Written task: In the rows below, find every line that contains the string "agentes" and copy each of those lines. Matches must have the same capitalization.
======== Data provided ========
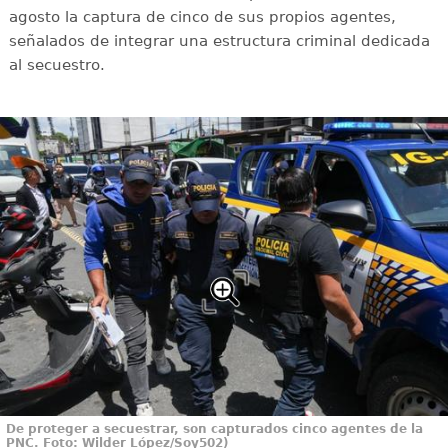
agosto la captura de cinco de sus propios agentes,
señalados de integrar una estructura criminal dedicada
al secuestro.
De proteger a secuestrar, son capturados cinco agentes de la
PNC. Foto: Wilder López/Soy502)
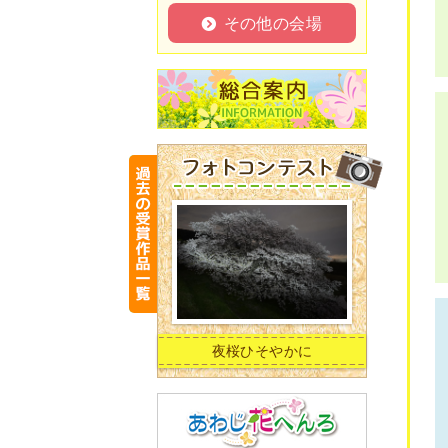
その他の会場
夜桜ひそやかに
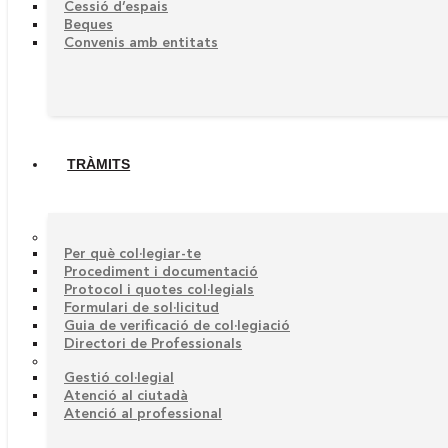
Cessió d’espais
Beques
Convenis amb entitats
TRÀMITS
Per què col·legiar-te
Procediment i documentació
Protocol i quotes col·legials
Formulari de sol·licitud
Guia de verificació de col·legiació
Directori de Professionals
Gestió col·legial
Atenció al ciutadà
Atenció al professional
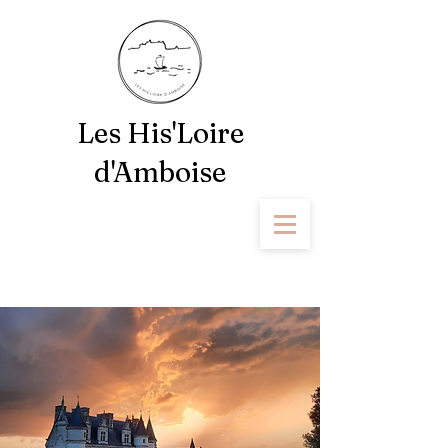
Les His'Loire
d'Amboise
========
Result of the task:
agosto la captura de cinco de sus propios agentes,
De proteger a secuestrar, son capturados cinco agentes de la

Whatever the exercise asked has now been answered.